How Europe’s poorest country is doing more than anyone else to help Syrian refugees

Greeks Bearing Gifts

“Of all the countries in Europe, Greece is the one that can least afford to be anyone’s savior. It is the continent’s most beleaguered country: constantly threatened with expulsion from the European Union, it is hugely in debt to European banks. In 2010, the “troika”—the European Commission, the European Central Bank, and the International Monetary Fund—forced the government to adopt extreme austerity measures., and Greek society has been in a state of crisis ever since. Unemployment is 25.2 percent. Suicides are up 36 percent since austerity was introduced. Nearly half of all schoolchildren aren’t getting enough to eat. Greeks have every right to be exhausted and selfish. And some of them are: on Kos and Lesbos, the two islands where most refugees are landing, the neo-Nazi Golden Dawn party almost doubled its share of the vote in the September 20 general election. (It didn’t help that supporters of the leftist ruling party Syriza stayed home in droves.)

#### ENTRIES PROVIDED:
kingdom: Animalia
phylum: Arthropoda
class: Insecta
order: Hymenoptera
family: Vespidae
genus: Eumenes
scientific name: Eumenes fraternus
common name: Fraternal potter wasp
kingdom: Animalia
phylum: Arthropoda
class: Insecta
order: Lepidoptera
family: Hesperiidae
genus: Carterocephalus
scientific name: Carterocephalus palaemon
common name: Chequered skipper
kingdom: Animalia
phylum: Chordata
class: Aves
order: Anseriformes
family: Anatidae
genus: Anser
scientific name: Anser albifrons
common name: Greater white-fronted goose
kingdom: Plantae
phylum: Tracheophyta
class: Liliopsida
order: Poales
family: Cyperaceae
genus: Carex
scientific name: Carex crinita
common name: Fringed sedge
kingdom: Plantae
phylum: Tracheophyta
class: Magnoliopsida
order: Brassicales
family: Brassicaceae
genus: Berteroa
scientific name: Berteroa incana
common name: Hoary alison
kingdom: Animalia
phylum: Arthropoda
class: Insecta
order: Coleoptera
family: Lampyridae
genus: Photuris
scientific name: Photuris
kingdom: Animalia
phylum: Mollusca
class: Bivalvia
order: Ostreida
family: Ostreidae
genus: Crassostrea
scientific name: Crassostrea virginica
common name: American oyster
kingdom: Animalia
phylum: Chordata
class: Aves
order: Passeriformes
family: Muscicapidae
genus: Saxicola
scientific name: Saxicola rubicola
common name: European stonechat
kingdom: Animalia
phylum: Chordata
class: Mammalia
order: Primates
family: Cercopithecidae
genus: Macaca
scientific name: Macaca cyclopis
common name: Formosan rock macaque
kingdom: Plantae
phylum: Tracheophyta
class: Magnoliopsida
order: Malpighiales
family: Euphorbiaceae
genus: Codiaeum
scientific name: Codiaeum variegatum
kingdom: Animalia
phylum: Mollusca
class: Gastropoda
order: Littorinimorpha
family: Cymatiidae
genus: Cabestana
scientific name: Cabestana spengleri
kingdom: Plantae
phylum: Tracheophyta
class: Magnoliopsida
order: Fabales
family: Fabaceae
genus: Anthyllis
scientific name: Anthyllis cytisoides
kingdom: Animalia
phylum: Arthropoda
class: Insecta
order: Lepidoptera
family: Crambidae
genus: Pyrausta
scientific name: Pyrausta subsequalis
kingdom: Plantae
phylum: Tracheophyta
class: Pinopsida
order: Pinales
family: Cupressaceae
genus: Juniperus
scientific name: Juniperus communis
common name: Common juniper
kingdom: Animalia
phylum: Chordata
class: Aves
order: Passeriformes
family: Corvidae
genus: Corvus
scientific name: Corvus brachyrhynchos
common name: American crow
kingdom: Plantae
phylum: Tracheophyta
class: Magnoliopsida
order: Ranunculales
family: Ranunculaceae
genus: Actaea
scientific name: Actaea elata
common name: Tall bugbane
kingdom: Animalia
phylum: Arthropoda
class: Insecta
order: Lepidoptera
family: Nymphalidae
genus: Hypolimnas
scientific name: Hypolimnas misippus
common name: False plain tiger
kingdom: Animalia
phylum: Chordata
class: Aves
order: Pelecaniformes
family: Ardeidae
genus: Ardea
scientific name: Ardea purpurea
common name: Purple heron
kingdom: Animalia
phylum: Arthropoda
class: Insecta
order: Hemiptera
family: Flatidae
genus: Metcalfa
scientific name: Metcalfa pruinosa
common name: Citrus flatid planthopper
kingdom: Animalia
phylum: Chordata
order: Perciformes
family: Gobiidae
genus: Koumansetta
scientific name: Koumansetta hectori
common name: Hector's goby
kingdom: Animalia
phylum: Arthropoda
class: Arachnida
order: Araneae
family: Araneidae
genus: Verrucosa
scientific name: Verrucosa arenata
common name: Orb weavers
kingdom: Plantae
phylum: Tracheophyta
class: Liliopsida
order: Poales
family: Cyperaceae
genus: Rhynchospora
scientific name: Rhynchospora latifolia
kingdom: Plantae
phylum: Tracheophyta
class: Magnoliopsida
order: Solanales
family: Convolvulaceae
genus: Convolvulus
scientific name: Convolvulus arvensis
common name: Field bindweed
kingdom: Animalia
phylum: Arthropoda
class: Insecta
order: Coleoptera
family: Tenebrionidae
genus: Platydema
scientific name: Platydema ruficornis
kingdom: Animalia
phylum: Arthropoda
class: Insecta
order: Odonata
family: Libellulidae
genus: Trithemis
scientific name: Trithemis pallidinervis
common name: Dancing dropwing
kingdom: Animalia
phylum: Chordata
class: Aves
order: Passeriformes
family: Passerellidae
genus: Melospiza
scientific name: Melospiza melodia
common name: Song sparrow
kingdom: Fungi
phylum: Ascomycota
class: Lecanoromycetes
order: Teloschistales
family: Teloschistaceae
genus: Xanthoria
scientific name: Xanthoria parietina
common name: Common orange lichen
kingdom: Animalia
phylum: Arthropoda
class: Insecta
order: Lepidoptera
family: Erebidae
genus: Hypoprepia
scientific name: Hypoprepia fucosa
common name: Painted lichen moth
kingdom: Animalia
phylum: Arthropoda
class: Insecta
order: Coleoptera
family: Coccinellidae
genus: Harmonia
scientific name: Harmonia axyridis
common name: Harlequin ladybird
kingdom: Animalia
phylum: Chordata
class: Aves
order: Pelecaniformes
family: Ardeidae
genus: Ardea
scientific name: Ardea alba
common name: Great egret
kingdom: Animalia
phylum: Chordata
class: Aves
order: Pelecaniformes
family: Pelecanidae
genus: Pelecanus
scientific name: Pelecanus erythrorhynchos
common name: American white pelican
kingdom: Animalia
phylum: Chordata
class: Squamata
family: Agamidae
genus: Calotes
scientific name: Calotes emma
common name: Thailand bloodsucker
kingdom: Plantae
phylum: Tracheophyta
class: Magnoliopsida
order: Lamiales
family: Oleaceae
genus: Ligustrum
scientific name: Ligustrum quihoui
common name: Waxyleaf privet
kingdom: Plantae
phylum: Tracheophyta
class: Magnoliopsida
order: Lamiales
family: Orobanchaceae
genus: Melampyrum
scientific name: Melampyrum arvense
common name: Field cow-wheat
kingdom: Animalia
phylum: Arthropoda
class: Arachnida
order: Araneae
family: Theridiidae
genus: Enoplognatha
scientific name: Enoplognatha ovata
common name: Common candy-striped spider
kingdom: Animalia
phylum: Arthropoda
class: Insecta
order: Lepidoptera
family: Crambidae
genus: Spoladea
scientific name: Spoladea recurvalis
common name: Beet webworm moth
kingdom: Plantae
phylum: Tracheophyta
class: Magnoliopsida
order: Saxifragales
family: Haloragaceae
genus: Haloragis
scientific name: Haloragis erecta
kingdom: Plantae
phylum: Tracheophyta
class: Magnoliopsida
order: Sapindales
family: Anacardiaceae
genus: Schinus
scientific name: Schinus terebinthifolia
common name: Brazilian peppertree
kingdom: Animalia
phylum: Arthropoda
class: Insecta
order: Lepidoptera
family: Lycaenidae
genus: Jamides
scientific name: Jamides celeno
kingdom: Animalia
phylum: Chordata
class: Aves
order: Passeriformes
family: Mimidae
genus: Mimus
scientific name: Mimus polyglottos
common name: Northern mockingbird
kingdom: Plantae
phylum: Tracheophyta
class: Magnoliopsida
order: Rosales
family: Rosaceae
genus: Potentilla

#### WHAT YOU WILL DO:
a. Summarize the passage on Greece and Syrian refugees in two sentences.
b. Using the passage on Greece and Syrian refugees, answer these questions:
(i) What is the unemployment rate in Greece?
(ii) Which three institutions made up the "troika"?
(iii) In which general election did Golden Dawn almost double its share of the vote on Kos and Lesbos?
c. Write a continuation of the passage on Greece and Syrian refugees, starting right after its final sentence.

#### ANSWER SET:
a. Greece is described as Europe's most beleaguered country: it is deeply indebted to European banks and has been in crisis since the troika forced extreme austerity on it in 2010, with 25.2 percent unemployment, suicides up 36 percent, and nearly half of schoolchildren not getting enough to eat. Some Greeks have turned selfish, as shown by the neo-Nazi Golden Dawn party almost doubling its share of the vote on Kos and Lesbos, the two islands where most refugees land.

b.
(i) 25.2 percent.
(ii) The European Commission, the European Central Bank, and the International Monetary Fund.
(iii) The September 20 general election.

c.
But if Europe has failed both Greeks and refugees, one of the strangely beautiful things about the current crisis is the way both Greeks and refugees have been helping each other get through it. As their government flounders, and the big international aid agencies focus on the 95 percent of Syrian refugees who aren’t in Europe, Greek volunteers have provided everything from housing to food, medical and legal help. Volunteers from Greece and other European countries even produced a clear, comprehensive guidebook for incoming refugees, with useful Greek phrases like “I want a doctor” and “I am from Iraq,” and translated it into Arabic, Farsi and English.”